Start of Source data

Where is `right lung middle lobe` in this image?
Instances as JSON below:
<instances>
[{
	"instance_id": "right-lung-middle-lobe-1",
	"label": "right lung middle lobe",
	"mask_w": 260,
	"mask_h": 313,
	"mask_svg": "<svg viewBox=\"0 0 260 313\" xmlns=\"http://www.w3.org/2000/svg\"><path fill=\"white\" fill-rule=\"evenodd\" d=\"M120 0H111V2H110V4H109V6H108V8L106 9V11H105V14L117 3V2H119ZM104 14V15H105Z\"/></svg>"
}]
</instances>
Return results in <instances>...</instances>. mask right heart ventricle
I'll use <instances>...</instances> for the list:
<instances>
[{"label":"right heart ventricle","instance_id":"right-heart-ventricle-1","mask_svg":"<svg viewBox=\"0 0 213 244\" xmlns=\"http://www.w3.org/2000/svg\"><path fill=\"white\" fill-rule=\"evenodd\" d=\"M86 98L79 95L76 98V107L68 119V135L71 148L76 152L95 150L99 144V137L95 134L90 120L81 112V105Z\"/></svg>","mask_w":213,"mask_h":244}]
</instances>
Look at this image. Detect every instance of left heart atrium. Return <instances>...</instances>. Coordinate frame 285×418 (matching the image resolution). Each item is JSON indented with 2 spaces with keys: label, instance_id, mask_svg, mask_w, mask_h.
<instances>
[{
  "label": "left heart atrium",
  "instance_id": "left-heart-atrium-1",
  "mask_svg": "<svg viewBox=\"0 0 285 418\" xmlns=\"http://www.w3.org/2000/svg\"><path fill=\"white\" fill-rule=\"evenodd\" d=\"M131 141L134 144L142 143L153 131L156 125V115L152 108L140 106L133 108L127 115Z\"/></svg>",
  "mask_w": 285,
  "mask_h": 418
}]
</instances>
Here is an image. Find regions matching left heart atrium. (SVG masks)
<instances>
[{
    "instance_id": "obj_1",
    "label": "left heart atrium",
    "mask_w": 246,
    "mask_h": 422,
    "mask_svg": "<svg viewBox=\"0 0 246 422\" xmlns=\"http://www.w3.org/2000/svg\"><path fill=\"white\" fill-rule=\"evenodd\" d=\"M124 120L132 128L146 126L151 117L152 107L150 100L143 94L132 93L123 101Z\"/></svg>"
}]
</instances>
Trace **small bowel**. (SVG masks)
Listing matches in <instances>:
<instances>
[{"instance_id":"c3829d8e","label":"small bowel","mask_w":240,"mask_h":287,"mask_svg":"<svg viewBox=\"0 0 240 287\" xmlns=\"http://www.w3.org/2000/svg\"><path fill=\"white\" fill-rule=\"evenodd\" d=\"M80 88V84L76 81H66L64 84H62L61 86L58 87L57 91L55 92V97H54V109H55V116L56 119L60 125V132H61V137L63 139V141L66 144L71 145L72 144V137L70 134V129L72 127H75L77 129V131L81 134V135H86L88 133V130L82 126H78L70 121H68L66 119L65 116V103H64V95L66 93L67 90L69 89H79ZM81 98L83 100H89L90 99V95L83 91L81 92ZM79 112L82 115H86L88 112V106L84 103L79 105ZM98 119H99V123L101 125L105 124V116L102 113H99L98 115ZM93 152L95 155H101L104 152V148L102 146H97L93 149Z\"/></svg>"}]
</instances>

End of Source data

The task:
Write out the rows word for word, from the line that contains "Here is an image." up to and including the final line of the rows.

Completed task:
Here is an image. Find regions matching left heart atrium. (SVG masks)
<instances>
[{
    "instance_id": "obj_1",
    "label": "left heart atrium",
    "mask_w": 246,
    "mask_h": 422,
    "mask_svg": "<svg viewBox=\"0 0 246 422\" xmlns=\"http://www.w3.org/2000/svg\"><path fill=\"white\" fill-rule=\"evenodd\" d=\"M124 120L132 128L146 126L151 117L152 107L150 100L143 94L132 93L123 101Z\"/></svg>"
}]
</instances>
Trace **small bowel**. (SVG masks)
Listing matches in <instances>:
<instances>
[{"instance_id":"c3829d8e","label":"small bowel","mask_w":240,"mask_h":287,"mask_svg":"<svg viewBox=\"0 0 240 287\" xmlns=\"http://www.w3.org/2000/svg\"><path fill=\"white\" fill-rule=\"evenodd\" d=\"M80 88V84L76 81H66L64 84H62L61 86L58 87L57 91L55 92V97H54V109H55V116L56 119L60 125V132H61V137L63 139V141L66 144L71 145L72 144V137L70 134V129L72 127H75L77 129V131L81 134V135H86L88 133V130L82 126H78L70 121H68L66 119L65 116V103H64V95L66 93L67 90L69 89H79ZM81 98L83 100H89L90 99V95L83 91L81 92ZM79 112L82 115H86L88 112V106L84 103L79 105ZM98 119H99V123L101 125L105 124V116L102 113H99L98 115ZM93 152L95 155H101L104 152V148L102 146H97L93 149Z\"/></svg>"}]
</instances>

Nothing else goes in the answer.